TRY IT :: Pick out each row below that contains the string "series", treating uppercase and lowercase as different, and copy those rows.

[Figure understanding tasks]
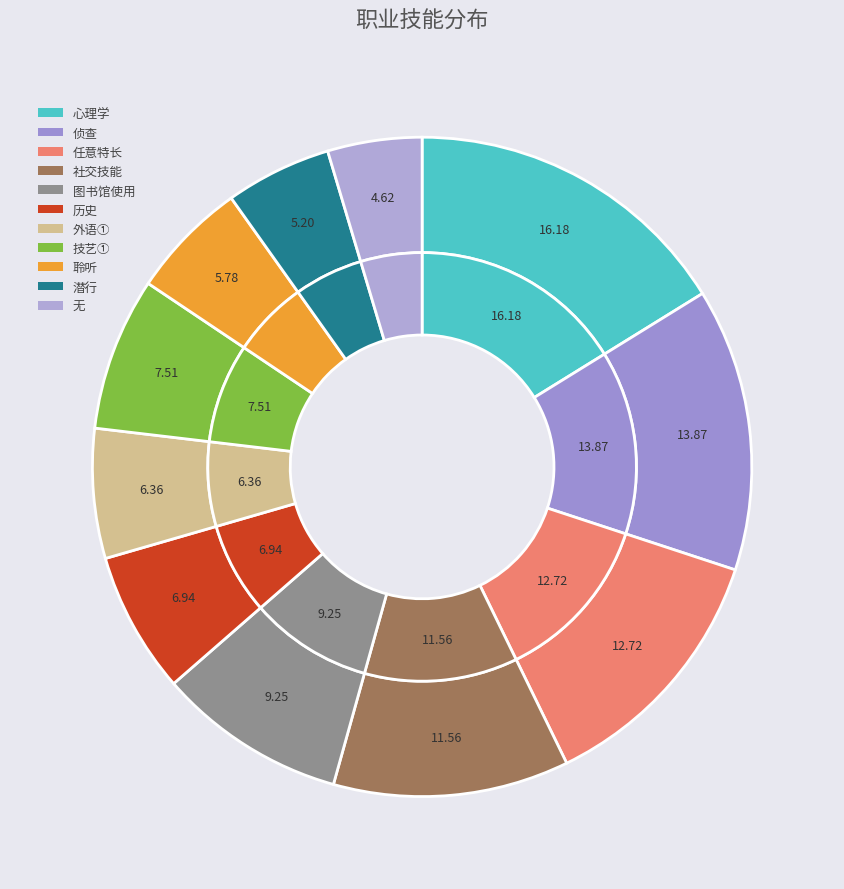

Approximately how many times larger is the value at 无 compared to 潜行?

0.9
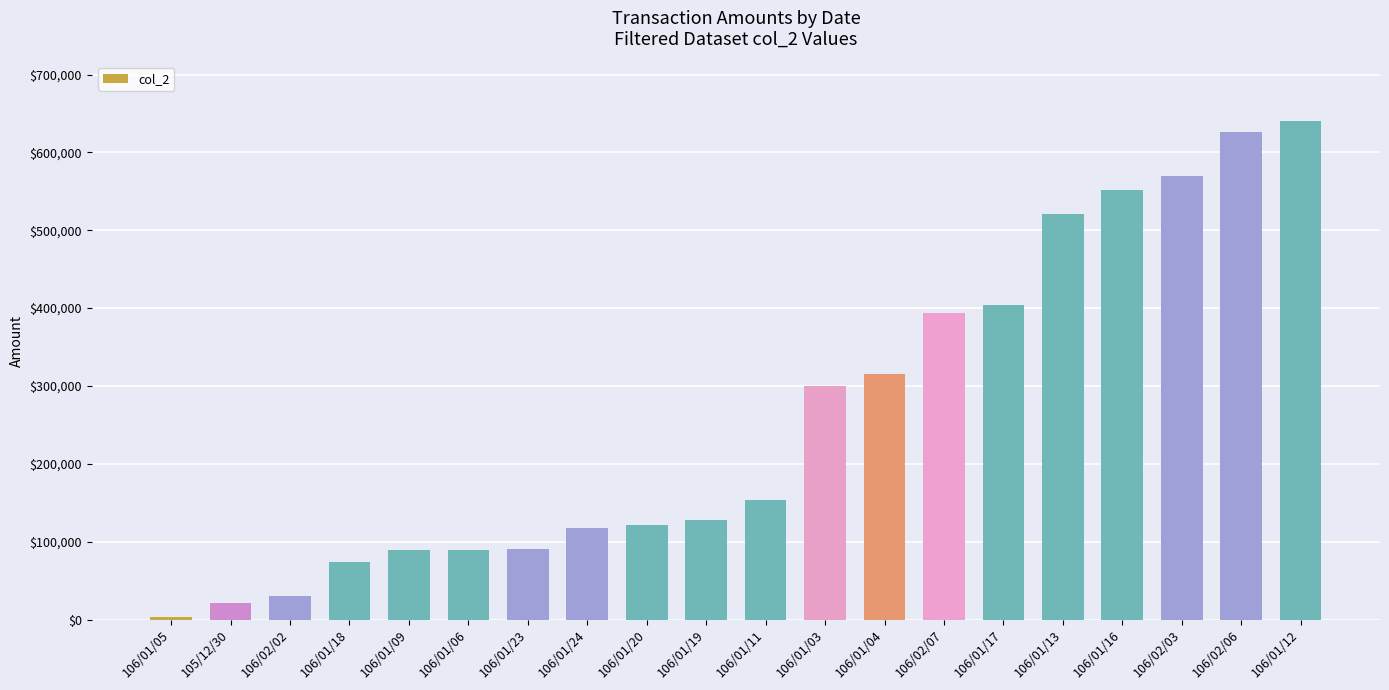

What is the greatest value displayed?

640010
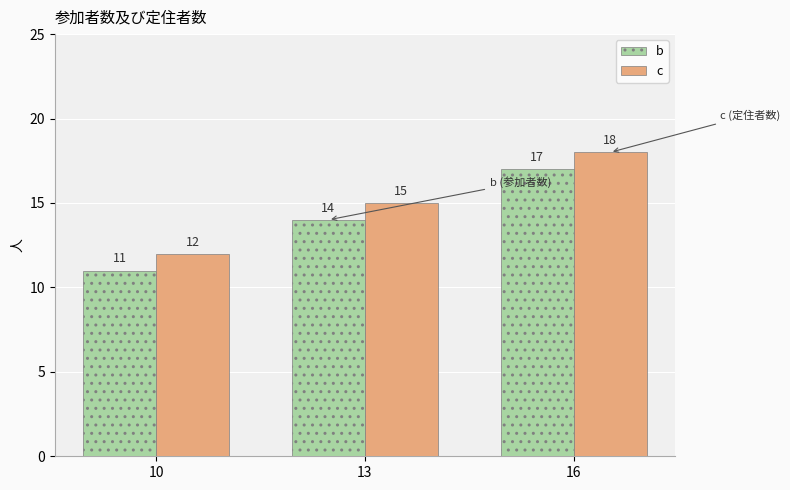

What is the total value across all series at 13?

29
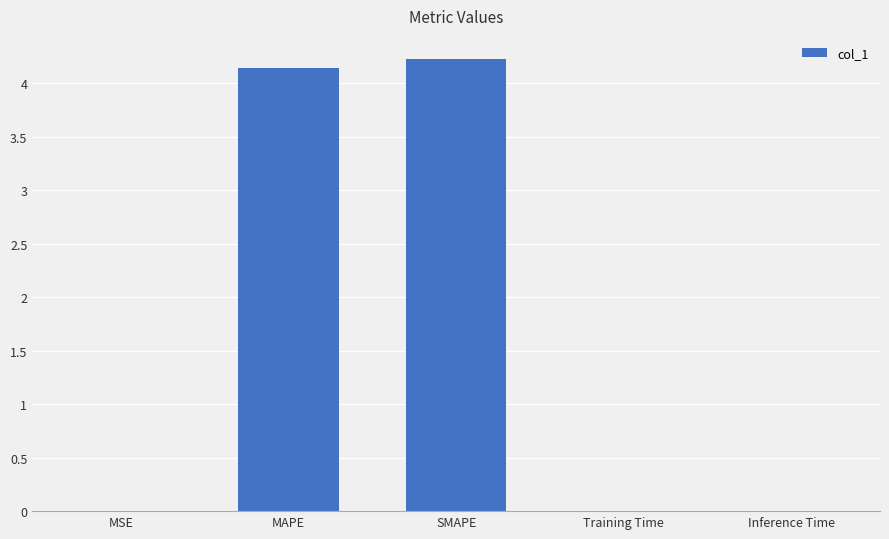

What is the greatest value displayed?

4.2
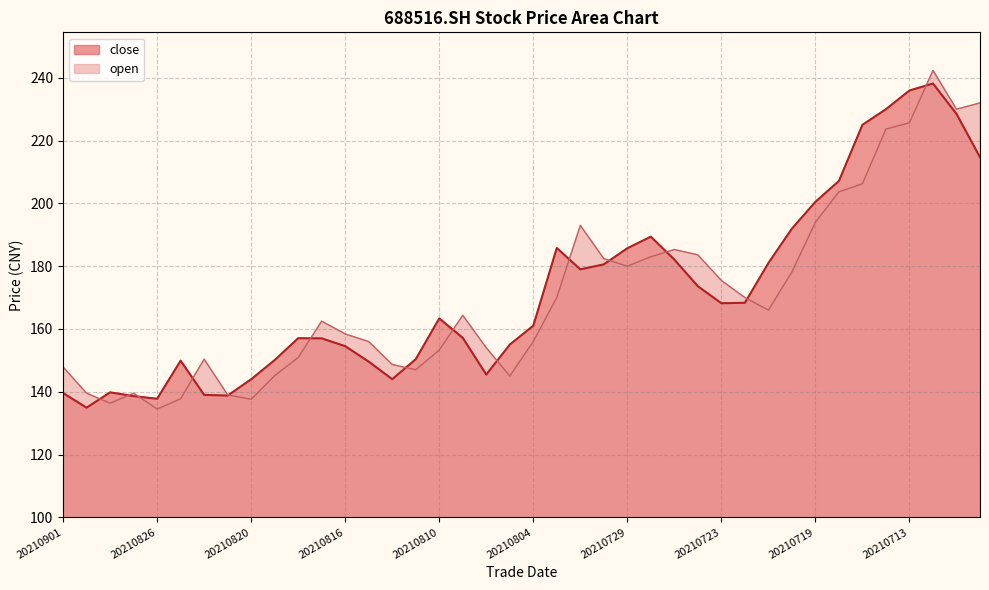

At which category is the sum across all series the highest?

20210712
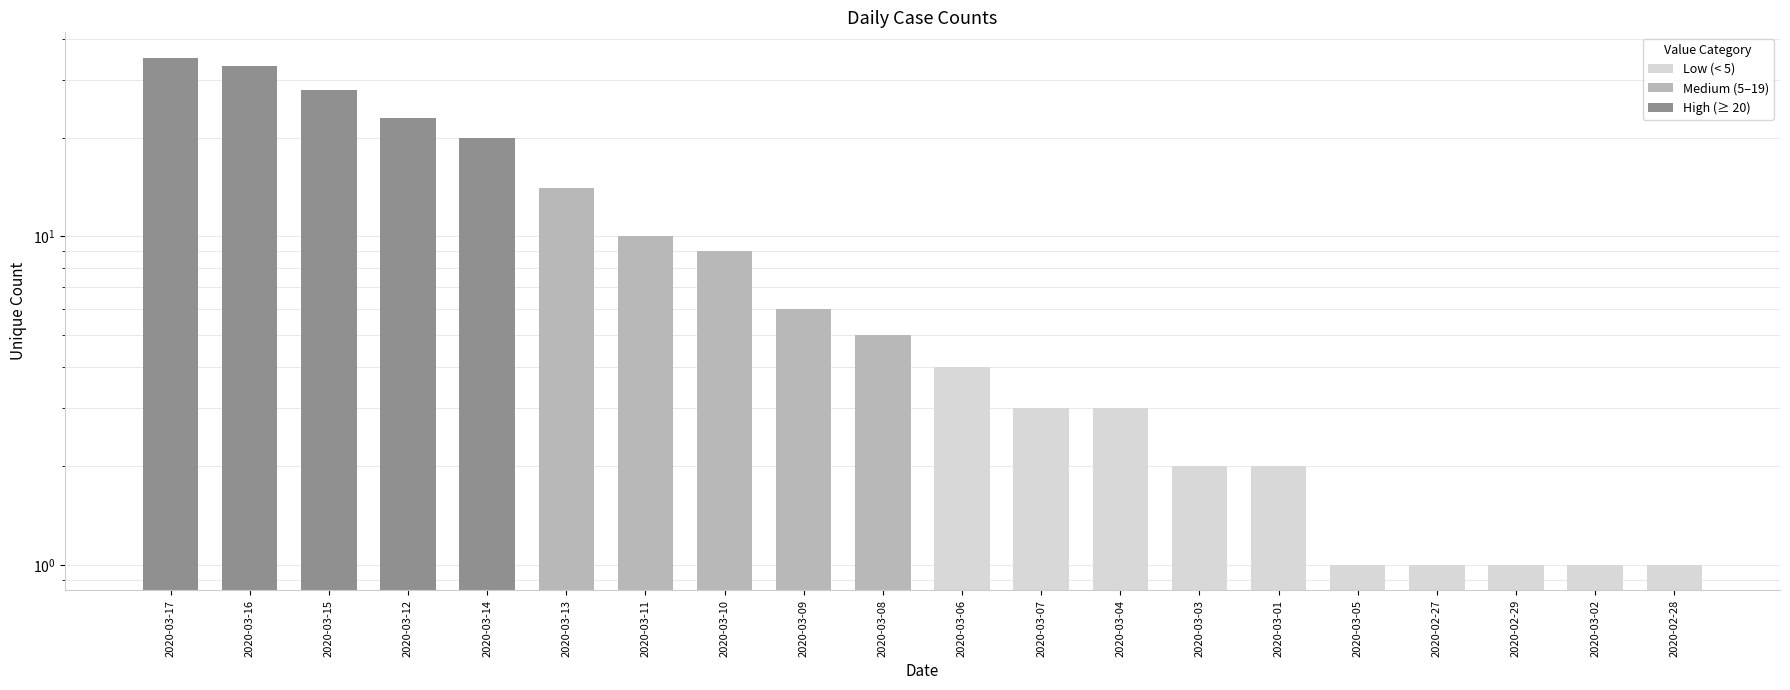

Is it true that the value at 2020-03-08 is 5?

True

SOLVED PROBLEM ::
What is the total value across all series at 13?
At which category is the sum across all series the highest?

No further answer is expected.